[Nine-parameter box outputs]
=== Begin Enclosure ===
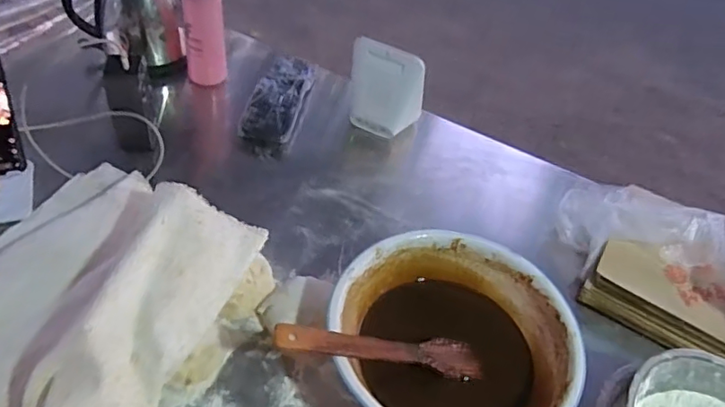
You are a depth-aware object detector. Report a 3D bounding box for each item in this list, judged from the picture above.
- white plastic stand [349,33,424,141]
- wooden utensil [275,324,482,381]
[{"bbox_3d":[0.036,-0.170,0.841,0.114,0.134,0.056,13,47,4],"label":"white plastic stand"},{"bbox_3d":[0.022,0.146,0.558,0.231,0.014,0.037,15,46,-26],"label":"wooden utensil"}]

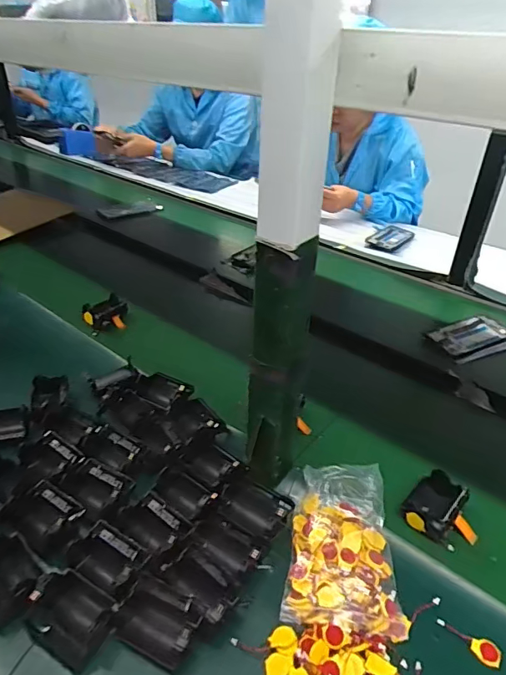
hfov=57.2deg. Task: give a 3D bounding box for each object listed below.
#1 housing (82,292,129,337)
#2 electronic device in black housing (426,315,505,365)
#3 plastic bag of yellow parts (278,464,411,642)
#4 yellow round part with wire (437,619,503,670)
[{"bbox_3d":[-0.270,-0.040,0.859,0.083,0.044,0.045,-15,37,-22],"label":"housing"},{"bbox_3d":[0.413,-0.002,0.860,0.164,0.013,0.097,-13,37,-20],"label":"electronic device in black housing"},{"bbox_3d":[0.091,0.203,0.470,0.114,0.051,0.161,3,35,3],"label":"plastic bag of yellow parts"},{"bbox_3d":[0.194,0.272,0.417,0.060,0.006,0.020,29,68,11],"label":"yellow round part with wire"}]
=== End Enclosure ===
# What to work on:
Quote all the records verbatim, dropping any pictures from your copy.

# Finished task:
You are a depth-aware object detector. Report a 3D bounding box for each item in this list, judged from the picture above.
- white plastic stand [349,33,424,141]
- wooden utensil [275,324,482,381]
[{"bbox_3d":[0.036,-0.170,0.841,0.114,0.134,0.056,13,47,4],"label":"white plastic stand"},{"bbox_3d":[0.022,0.146,0.558,0.231,0.014,0.037,15,46,-26],"label":"wooden utensil"}]

hfov=57.2deg. Task: give a 3D bounding box for each object listed below.
#1 housing (82,292,129,337)
#2 electronic device in black housing (426,315,505,365)
#3 plastic bag of yellow parts (278,464,411,642)
#4 yellow round part with wire (437,619,503,670)
[{"bbox_3d":[-0.270,-0.040,0.859,0.083,0.044,0.045,-15,37,-22],"label":"housing"},{"bbox_3d":[0.413,-0.002,0.860,0.164,0.013,0.097,-13,37,-20],"label":"electronic device in black housing"},{"bbox_3d":[0.091,0.203,0.470,0.114,0.051,0.161,3,35,3],"label":"plastic bag of yellow parts"},{"bbox_3d":[0.194,0.272,0.417,0.060,0.006,0.020,29,68,11],"label":"yellow round part with wire"}]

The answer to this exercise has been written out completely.